On Friday morning President Donald Trump made it clear that he wasn't backing away from an idea that has earned him considerable backlash from conservatives shortly after it was announced. He's dead set on a trade war, charging full speed ahead with plans to increase tariffs on steel and aluminum.
The problem with this tweet is that, regardless of how one feels about tariff policy, its basic premises are detached from economic reality.
"The proclamation contained within a Tweet that trade wars are good and easy to win shows a stunning lack of appreciation for history, including the lessons of the Great Depression," Mark Hamrick, senior economic analyst at Bankrate.com in Washington, told Salon.
"I don't know anybody that has a 50 percent across the board tax on imports," said Robert E. Scott, the senior economic at the Economic Policy Institute. "The only across the board taxes that I know of are value-added taxes, like sales taxes, and the highest ones that I know of in the world are mostly in Western Europe. The highest one is 27 percent in Hungary, followed by 25 percent in Denmark, and a number of other countries in the range of 23 to 25 percent (Norway, Ireland, Portugal, Sweden)."

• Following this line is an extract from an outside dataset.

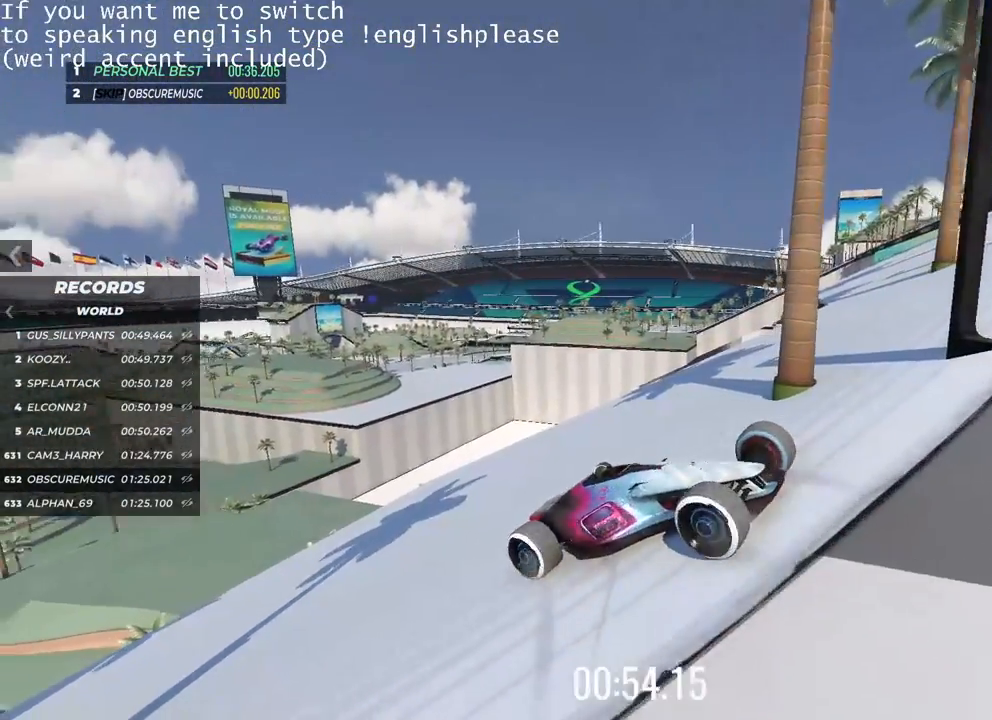
{"keys": []}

In fact, the concept of jacking up tariff rates to such extreme highs is one that would seem to benefit virtually no one invested in America's success.
"I can imagine anyone who wants to disrupt the global financial system and sow chaos in the United States economy would be a fan of that," Hamrick told Salon. "If you want to rein in the third-longest economic expansion since the end of WWII, crimp profits at a time when stock market valuations have been called into question by rising interest rates, force consumers to withstand price increases and put millions of metals-reliant and other jobs at risk, the president’s stated intention of placing costly tariffs on imported steel and aluminum is an effective way to start."
"And at first glance," Hamrick explained, "you could imagine that steel industry executives, investors and workers are pleased, but this could come back and hurt all of those stakeholders because of the risk that widens and hurts broader US economic activity."
Unfortunately, as Hamrick noted, some of that broader harm is already being felt.
"Clearly just his utterances do damage to our alliances. For example, our already strained relationships with the US and Canada," Hamrick told Salon. "And who would have imagined a couple years ago that we'd be in a situation where relations with Canada and Mexico were in trouble?"
He added, "The immediate risk is that his threats to renegotiate NAFTA are severely hampered."
It also doesn't help that Trump's trade proclamations raise doubts as to his own understanding of these complex economic issues.
"I think he has a basic understanding of some of the issues involved," Scott told Salon. "My impression is that he does not have the ability to think strategically about how to address our manufacturing and trade problems."